Egypt's presidential run-off: The end of the revolution?
After the first round of voting, the pro-democracy forces behind last year's uprising will have to watch as either an Islamist or a Mubarak deputy takes power
Protesters flooded into the streets of Cairo and other Egyptian cities on Monday, after election officials confirmed that Ahmed Shafiq, the last prime minister under ousted longtime leader Hosni Mubarak, had won a spot in a June run-off election for the presidency. Shafiq, whose headquarters was ransacked and set on fire by angry crowds, will face the top vote-getter, Mohammed Mursi of the Muslim Brotherhood. Many Egyptians were furious that someone from Mubarak's regime could have a shot at leading the country after a popular uprising pushed Mubarak aside after decades in power. Has Egypt's first free and fair presidential election turned into a disaster for the revolution?
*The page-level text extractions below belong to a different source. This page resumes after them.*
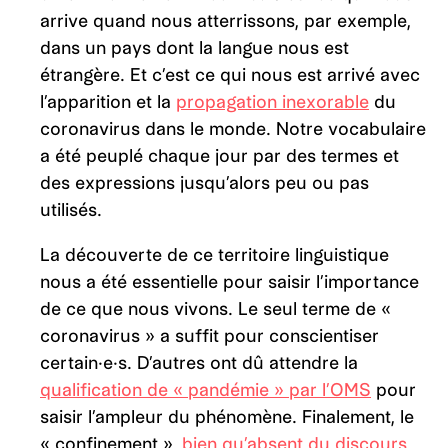
arrive quand nous atterrissons, par exemple,
dans un pays dont la langue nous est
étrangère. Et c’est ce qui nous est arrivé avec
l’apparition et la
propagation inexorable
du
coronavirus dans le monde. Notre vocabulaire
a été peuplé chaque jour par des termes et
des expressions jusqu’alors peu ou pas
utilisés.
La découverte de ce territoire linguistique
nous a été essentielle pour saisir l’importance
de ce que nous vivons. Le seul terme de «
coronavirus » a suffit pour conscientiser
certain·e·s. D’autres ont dû attendre la
qualification de « pandémie » par l’OMS
pour
saisir l’ampleur du phénomène. Finalement, le
« confinement »,
bien qu’absent du discours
This may spell the end of the revolution: This is "absolutely not what the protesters in Tahrir Square" intended when they toppled Mubarak last year, says the United Arab Emirates' Gulf News in an editorial. Egyptians put their lives on the line so they could have a secular democracy. Now they'll have to choose between candidates with "diametrically opposed authoritarian and religious visions of Egypt's future." No matter who wins, the revolution loses.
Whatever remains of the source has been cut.